Source data below:

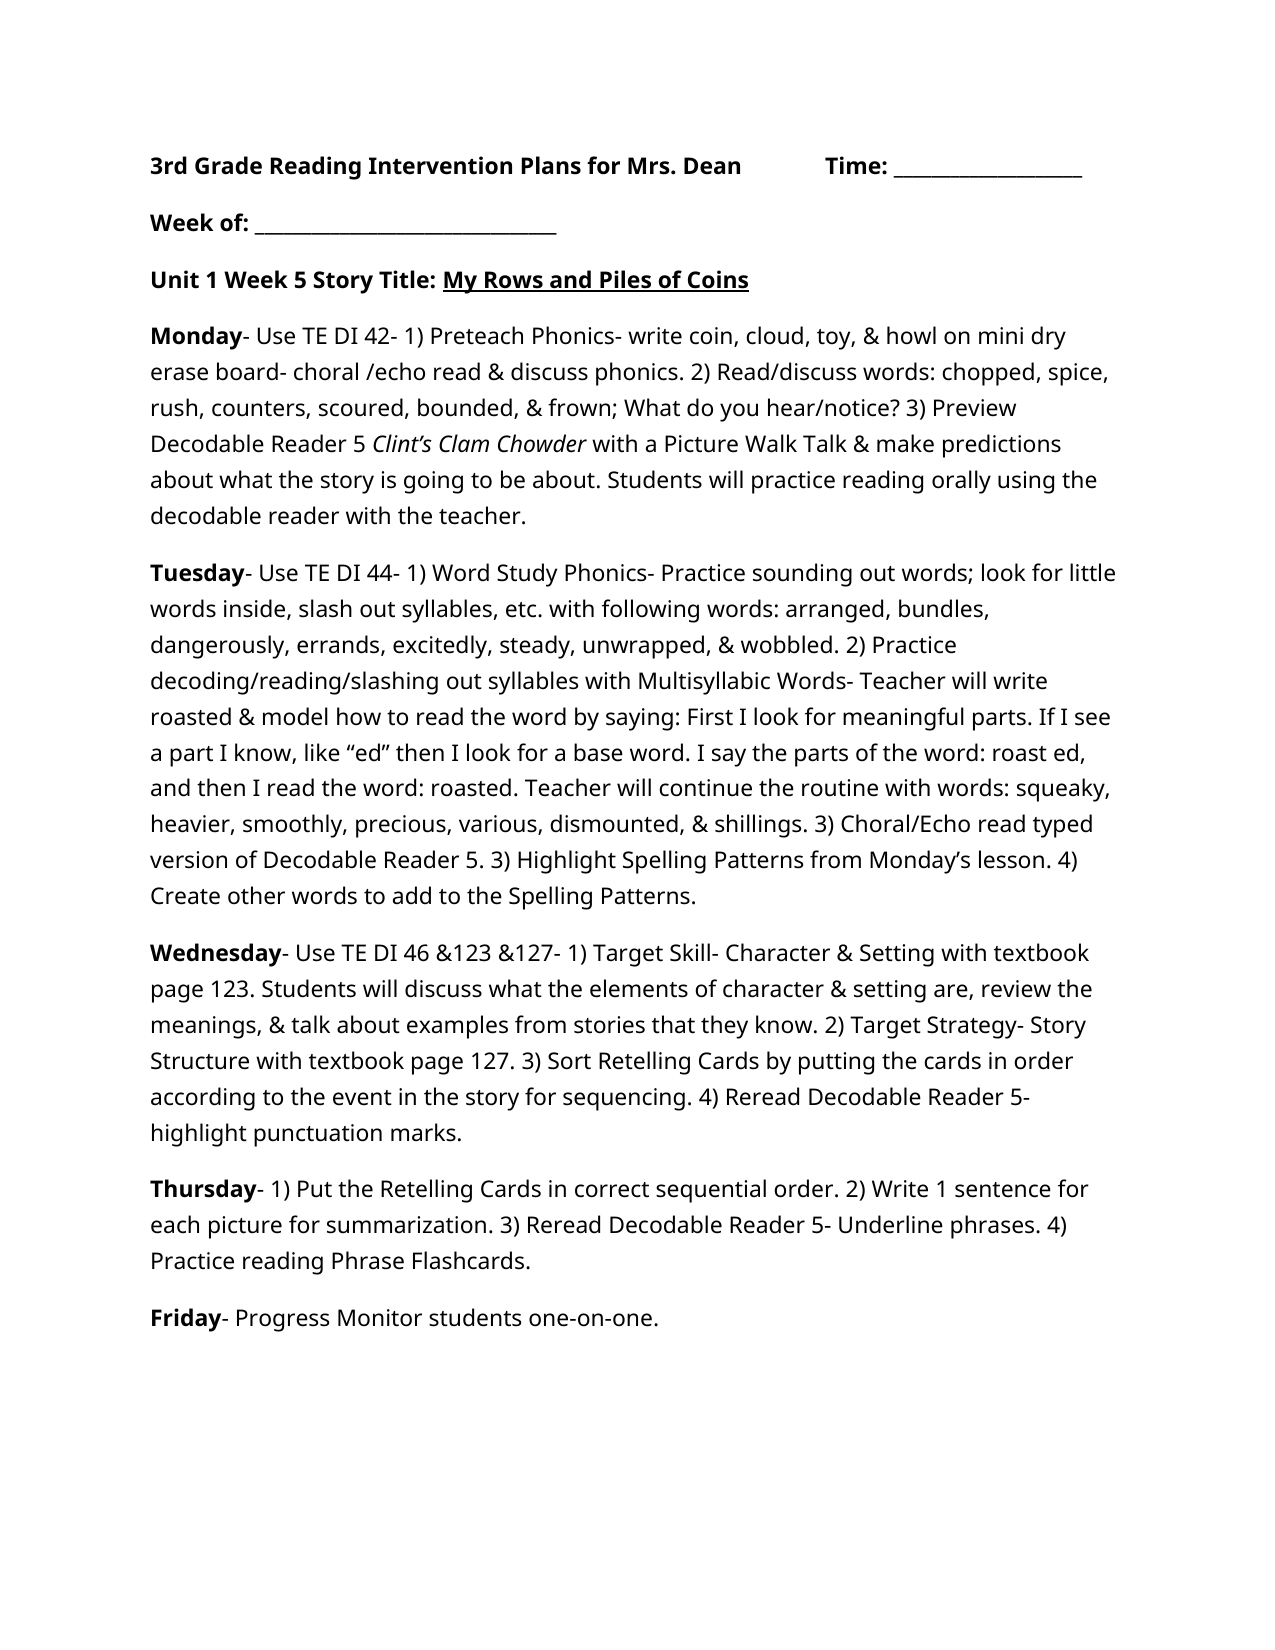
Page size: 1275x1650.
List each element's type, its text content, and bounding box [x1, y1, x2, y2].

text Wednesday- Use TE DI 46 &123 &127- 1) Target Skill- Character & Setting with textbook page 123. Students will discuss what the elements of character & setting are, review the meanings, & talk about examples from stories that they know. 2) Target Strategy- Story Structure with textbook page 127. 3) Sort Retelling Cards by putting the cards in order according to the event in the story for sequencing. 4) Reread Decodable Reader 5- highlight punctuation marks. [150, 937, 1125, 1148]
text Friday- Progress Monitor students one-on-one. [150, 1302, 1125, 1333]
text Tuesday- Use TE DI 44- 1) Word Study Phonics- Practice sounding out words; look for little words inside, slash out syllables, etc. with following words: arranged, bundles, dangerously, errands, excitedly, steady, unwrapped, & wobbled. 2) Practice decoding/reading/slashing out syllables with Multisyllabic Words- Teacher will write roasted & model how to read the word by saying: First I look for meaningful parts. If I see a part I know, like “ed” then I look for a base word. I say the parts of the word: roast ed, and then I read the word: roasted. Teacher will continue the routine with words: squeaky, heavier, smoothly, precious, various, dismounted, & shillings. 3) Choral/Echo read typed version of Decodable Reader 5. 3) Highlight Spelling Patterns from Monday’s lesson. 4) Create other words to add to the Spelling Patterns. [150, 557, 1125, 911]
text Week of: ________________________________ [150, 207, 1125, 238]
text Unit 1 Week 5 Story Title: My Rows and Piles of Coins [150, 263, 1125, 295]
text Monday- Use TE DI 42- 1) Preteach Phonics- write coin, cloud, toy, & howl on mini dry erase board- choral /echo read & discuss phonics. 2) Read/discuss words: chopped, spice, rush, counters, scoured, bounded, & frown; What do you hear/notice? 3) Preview Decodable Reader 5 Clint’s Clam Chowder with a Picture Walk Talk & make predictions about what the story is going to be about. Students will practice reading orally using the decodable reader with the teacher. [150, 320, 1125, 531]
text Thursday- 1) Put the Retelling Cards in correct sequential order. 2) Write 1 sentence for each picture for summarization. 3) Reread Decodable Reader 5- Underline phrases. 4) Practice reading Phrase Flashcards. [150, 1173, 1125, 1277]
text 3rd Grade Reading Intervention Plans for Mrs. Dean Time: ____________________ [150, 150, 1125, 181]
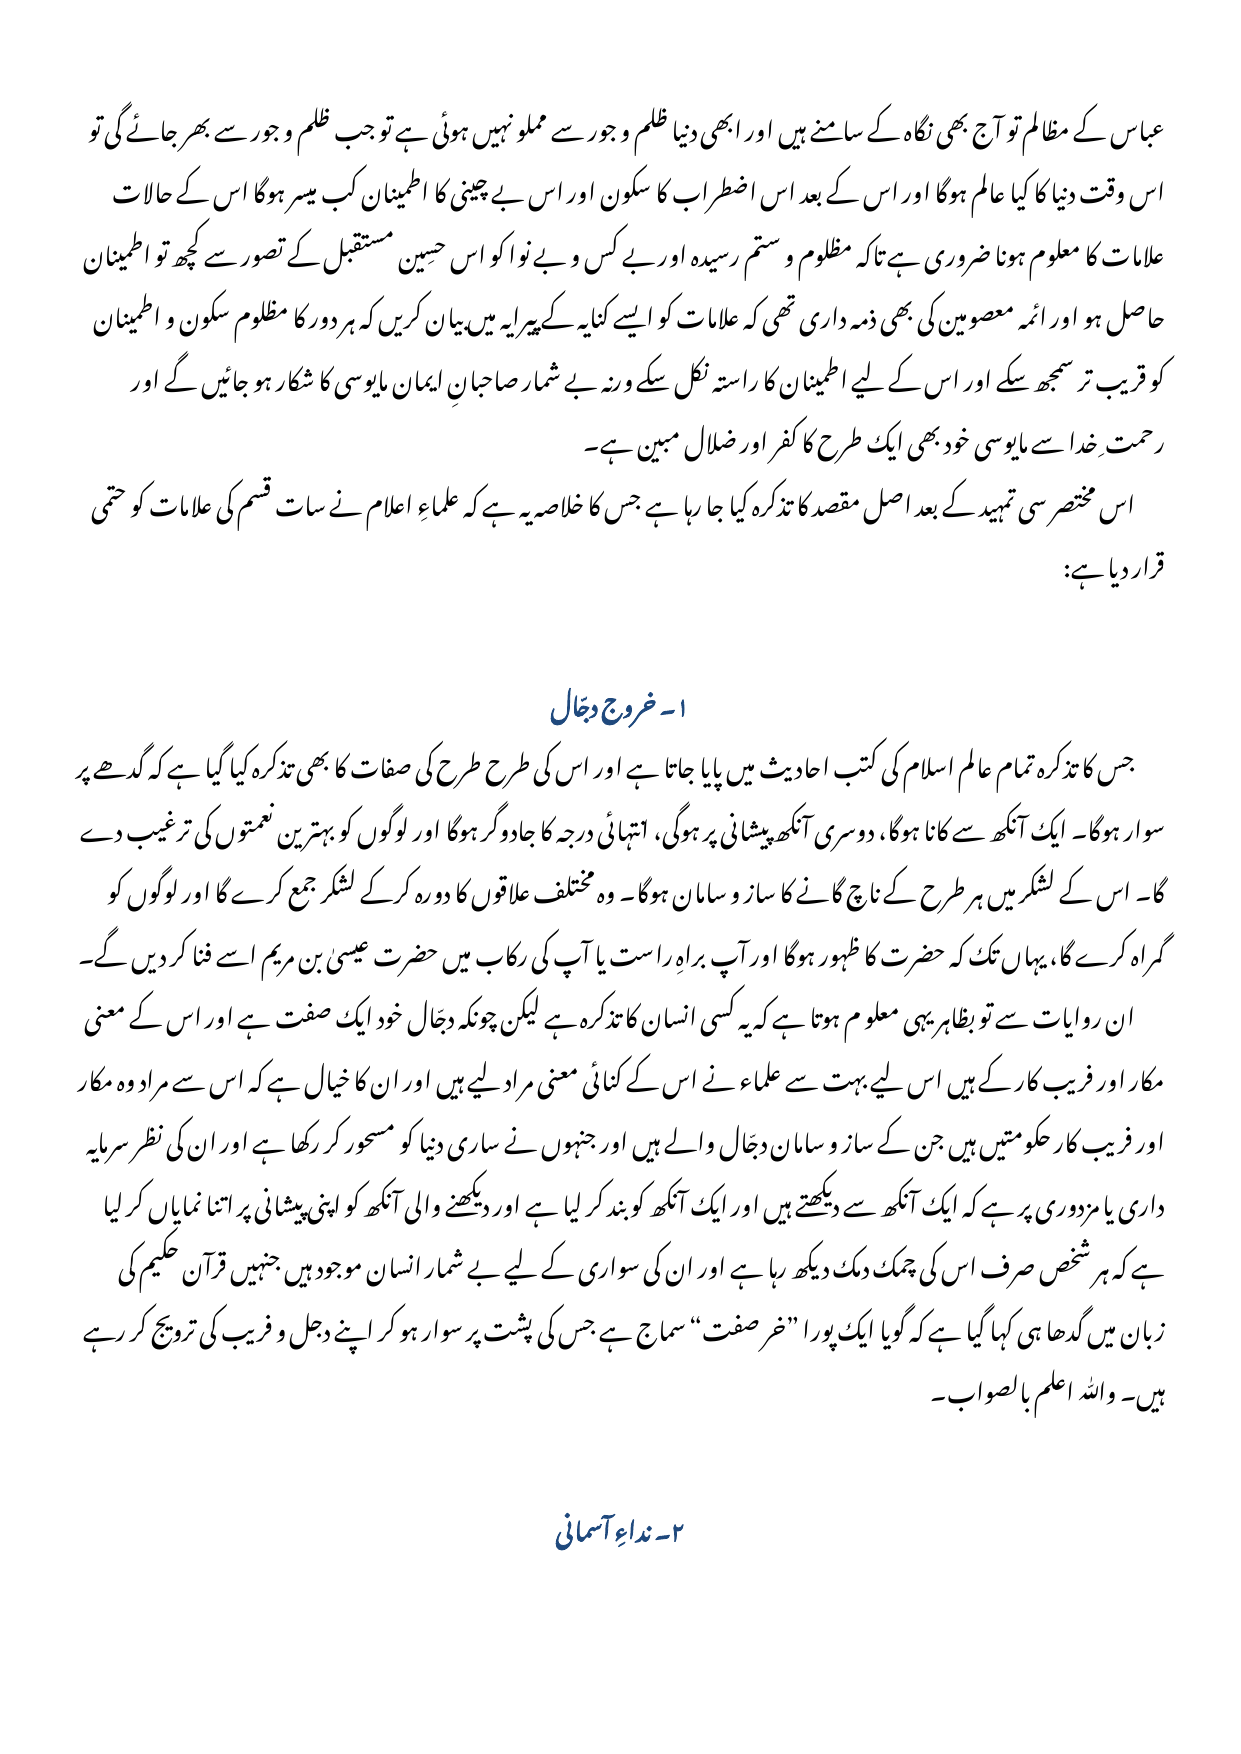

End of Source data.

- **Work item**
From the first line to the last, print the records exactly; leave out the pictures.

- **Answer for this exercise**
Page size: 1275x1650.
List each element's type, its text content, and bounding box [x1, y1, x2, y2].

text Wednesday- Use TE DI 46 &123 &127- 1) Target Skill- Character & Setting with textbook page 123. Students will discuss what the elements of character & setting are, review the meanings, & talk about examples from stories that they know. 2) Target Strategy- Story Structure with textbook page 127. 3) Sort Retelling Cards by putting the cards in order according to the event in the story for sequencing. 4) Reread Decodable Reader 5- highlight punctuation marks. [150, 937, 1125, 1148]
text Friday- Progress Monitor students one-on-one. [150, 1302, 1125, 1333]
text Tuesday- Use TE DI 44- 1) Word Study Phonics- Practice sounding out words; look for little words inside, slash out syllables, etc. with following words: arranged, bundles, dangerously, errands, excitedly, steady, unwrapped, & wobbled. 2) Practice decoding/reading/slashing out syllables with Multisyllabic Words- Teacher will write roasted & model how to read the word by saying: First I look for meaningful parts. If I see a part I know, like “ed” then I look for a base word. I say the parts of the word: roast ed, and then I read the word: roasted. Teacher will continue the routine with words: squeaky, heavier, smoothly, precious, various, dismounted, & shillings. 3) Choral/Echo read typed version of Decodable Reader 5. 3) Highlight Spelling Patterns from Monday’s lesson. 4) Create other words to add to the Spelling Patterns. [150, 557, 1125, 911]
text Week of: ________________________________ [150, 207, 1125, 238]
text Unit 1 Week 5 Story Title: My Rows and Piles of Coins [150, 263, 1125, 295]
text Monday- Use TE DI 42- 1) Preteach Phonics- write coin, cloud, toy, & howl on mini dry erase board- choral /echo read & discuss phonics. 2) Read/discuss words: chopped, spice, rush, counters, scoured, bounded, & frown; What do you hear/notice? 3) Preview Decodable Reader 5 Clint’s Clam Chowder with a Picture Walk Talk & make predictions about what the story is going to be about. Students will practice reading orally using the decodable reader with the teacher. [150, 320, 1125, 531]
text Thursday- 1) Put the Retelling Cards in correct sequential order. 2) Write 1 sentence for each picture for summarization. 3) Reread Decodable Reader 5- Underline phrases. 4) Practice reading Phrase Flashcards. [150, 1173, 1125, 1277]
text 3rd Grade Reading Intervention Plans for Mrs. Dean Time: ____________________ [150, 150, 1125, 181]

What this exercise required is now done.